Rob Tanguay is an addictions psychiatrist and clinical lecturer at the University of Calgary. He said Calgary’s iOAT clinic, which is in the same building as the city’s supervised consumption site, does more than provide a sterile place where people addressing addictions can inject replacement drugs. For example, every person who tested positive for hepatitis received treatment, he said. The clinic, Dr. Tanguay said, has a retention rate of about 80 per cent.

“That is way higher than what we would see in methadone and suboxone,” he said. Further, some patients have been able to “transition down” to suboxone or methadone, he said. This is the type of shift the government hopes will happen as it wraps up funding for iOAT.

People in Calgary’s program visit the clinic three times a day to inject medicine, and have access to professionals such as social workers and psychiatrists. The clinic provides food and some people in the program gained weight, creating an ancillary benefit.

“It creates structure and stability in one’s life,” Dr. Tanguay said. “It improves quality of life and overall functioning.”

Alberta’s initial two-year iOAT program cost about $15-million, said Marshall Smith, the chief of staff for the associate minister of mental health and addictions. The program’s facilities in Edmonton and Calgary have a collective capacity of 80 patients, he noted.

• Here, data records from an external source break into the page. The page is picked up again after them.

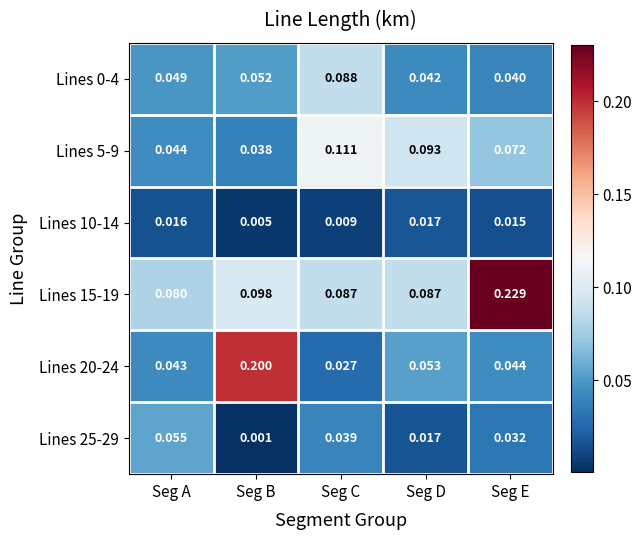

Is the value of Lines 25-29 at Seg B greater than the value of Lines 10-14 at Seg D?

No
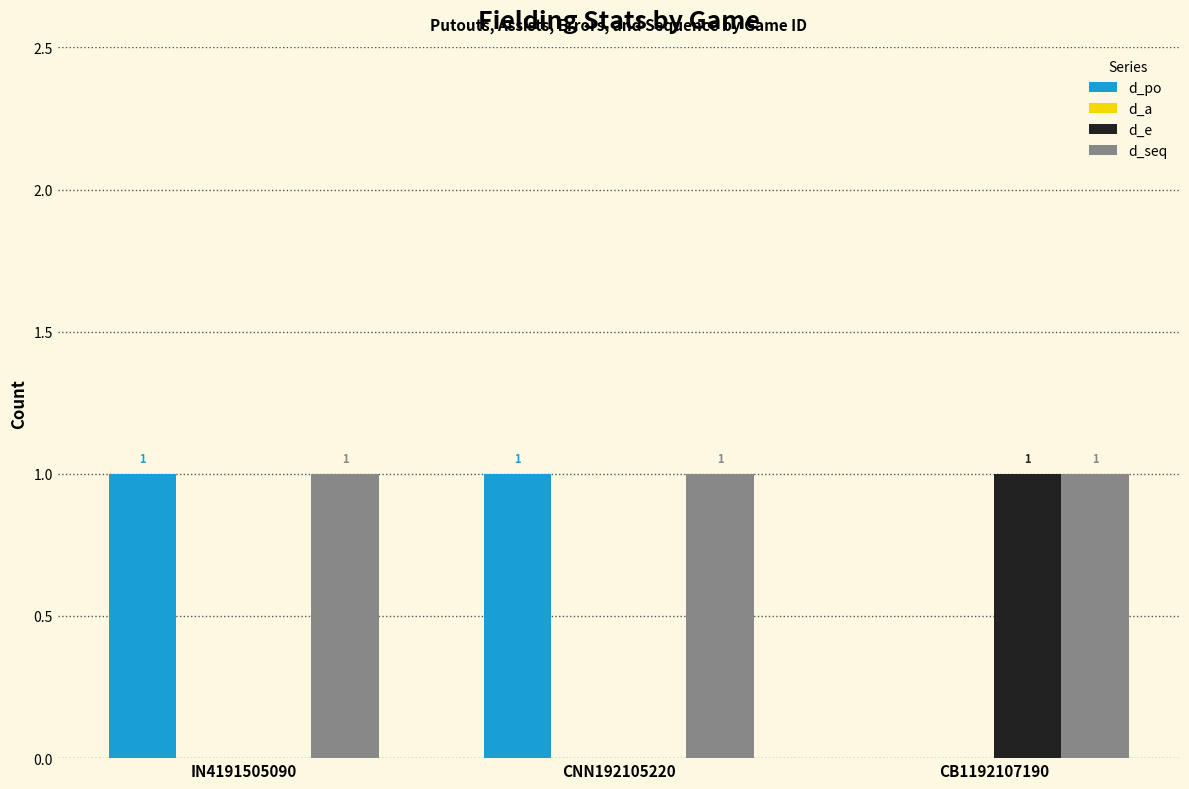

How many d_po values are between 0 and 1?

3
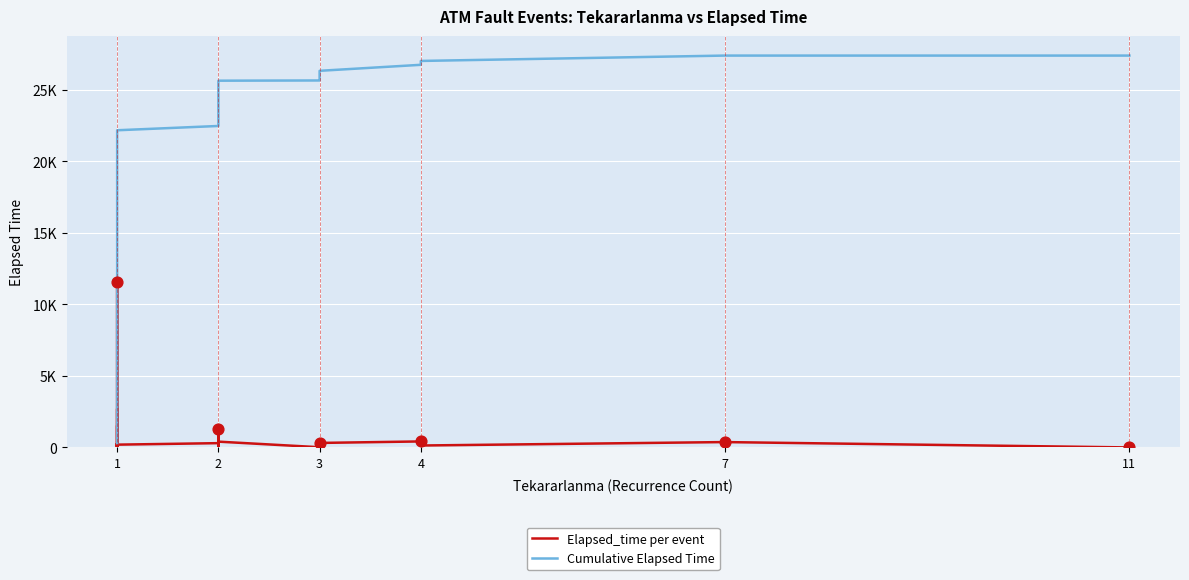

Which series reaches the maximum Y coordinate?

Cumulative Elapsed Time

“Our government is awaiting a program evaluation,” Mr. Smith said. The extra year, he said, will allow iOAT’s participants to be “adequately transitioned into other forms of treatment.”

The British Columbia Centre on Substance Use last month released preliminary findings for an iOAT study. Roughly 93 per cent of the 91 people in its study reported a decrease in illicit opioid use while using injectable replacement therapy; 41 per cent accessed other health services while in an iOAT program; and 90 per cent said they did not overdose while participating in the therapy.

Hailey Mawer is a nurse and co-founder of Westside Harm Reduction, a consultancy outfit that favours programs such as iOAT. Ms. Mawer said there is a waiting list for Calgary’s iOAT program and some existing patients believe they will relapse without access to injectable therapy.

“Lots of clients say this is death for them," she said.